The problematic bit (to my untrained ears anyhow) isn't that the code breaks, it's that it breaks without warning and didn't previously (despite strict aliasing) and doesn't necessarily break in other compilers (just tried in msvc 10.0, for instance) - so the notion that the diagnostics could be improved should (in principle, anyhow) cover it.

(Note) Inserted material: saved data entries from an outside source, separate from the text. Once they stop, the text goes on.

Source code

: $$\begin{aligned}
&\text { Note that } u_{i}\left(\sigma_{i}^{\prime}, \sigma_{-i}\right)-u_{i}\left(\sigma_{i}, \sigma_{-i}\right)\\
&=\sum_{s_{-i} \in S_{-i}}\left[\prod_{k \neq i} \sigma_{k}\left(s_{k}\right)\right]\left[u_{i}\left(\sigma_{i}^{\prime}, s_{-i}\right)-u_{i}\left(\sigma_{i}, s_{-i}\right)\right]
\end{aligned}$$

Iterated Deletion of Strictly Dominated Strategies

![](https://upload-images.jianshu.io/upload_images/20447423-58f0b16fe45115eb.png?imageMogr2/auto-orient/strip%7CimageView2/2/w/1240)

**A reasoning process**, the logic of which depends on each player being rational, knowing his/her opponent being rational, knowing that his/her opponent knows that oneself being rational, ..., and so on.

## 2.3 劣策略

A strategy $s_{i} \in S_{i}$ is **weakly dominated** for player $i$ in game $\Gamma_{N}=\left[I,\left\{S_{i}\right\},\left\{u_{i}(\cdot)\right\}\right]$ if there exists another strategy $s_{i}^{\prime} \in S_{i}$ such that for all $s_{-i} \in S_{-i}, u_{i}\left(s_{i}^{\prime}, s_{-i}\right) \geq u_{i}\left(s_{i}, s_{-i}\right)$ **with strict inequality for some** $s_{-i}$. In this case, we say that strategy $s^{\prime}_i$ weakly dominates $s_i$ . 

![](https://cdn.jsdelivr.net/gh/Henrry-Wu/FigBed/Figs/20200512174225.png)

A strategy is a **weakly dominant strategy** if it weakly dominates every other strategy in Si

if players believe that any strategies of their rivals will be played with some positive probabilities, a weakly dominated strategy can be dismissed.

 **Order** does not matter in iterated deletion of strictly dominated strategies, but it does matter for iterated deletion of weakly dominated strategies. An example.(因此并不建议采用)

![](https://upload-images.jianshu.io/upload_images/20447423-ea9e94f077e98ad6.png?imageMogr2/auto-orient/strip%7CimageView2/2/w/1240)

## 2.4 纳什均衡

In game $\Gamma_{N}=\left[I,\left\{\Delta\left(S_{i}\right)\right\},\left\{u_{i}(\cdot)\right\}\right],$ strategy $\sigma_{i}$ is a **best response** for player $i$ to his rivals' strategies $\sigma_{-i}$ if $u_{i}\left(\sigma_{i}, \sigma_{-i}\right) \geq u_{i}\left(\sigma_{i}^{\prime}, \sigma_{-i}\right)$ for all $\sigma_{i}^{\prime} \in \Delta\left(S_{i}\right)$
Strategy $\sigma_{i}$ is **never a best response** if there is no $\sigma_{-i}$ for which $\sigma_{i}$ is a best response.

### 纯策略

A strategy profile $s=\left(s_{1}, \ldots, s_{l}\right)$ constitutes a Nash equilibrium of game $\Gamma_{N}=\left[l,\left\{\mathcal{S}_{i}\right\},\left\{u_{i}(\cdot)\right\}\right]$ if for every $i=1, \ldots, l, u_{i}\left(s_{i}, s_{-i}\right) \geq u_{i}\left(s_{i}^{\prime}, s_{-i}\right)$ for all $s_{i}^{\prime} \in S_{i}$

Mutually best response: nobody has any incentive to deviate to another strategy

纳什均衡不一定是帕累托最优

Comment 33 Richard Biener 2010-02-01 17:04:17 UTC
(In reply to comment #32)
> I realize that you *can* enable a specific warning that might solve this; but
> that's a pretty unsatisfactory state of affairs.
> 
> The point is that if you've old (or external) C code *anywhere* in your app
> which breaks due to this behavior, there's no hint of what's wrong anywhere;
> enabling "all" warnings doesn't actually enable the warning you need, and
> you're stuck.
> 
> The problematic bit (to my untrained ears anyhow) isn't that the code breaks,
> it's that it breaks without warning and didn't previously (despite strict
> aliasing) and doesn't necessarily break in other compilers (just tried in msvc
> 10.0, for instance) - so the notion that the diagnostics could be improved
> should (in principle, anyhow) cover it.

Patches welcome.
Comment 34 fejj 2010-02-03 02:16:22 UTC
just an FYI, but if you take my original list.c attachment and uncomment the second loop (the one that prints the values of each node after the creation loop), even if you use `gcc -Wall -g -O2 -o list list.c`, the list will be non-NULL. Comment that loop, and it goes back to being NULL.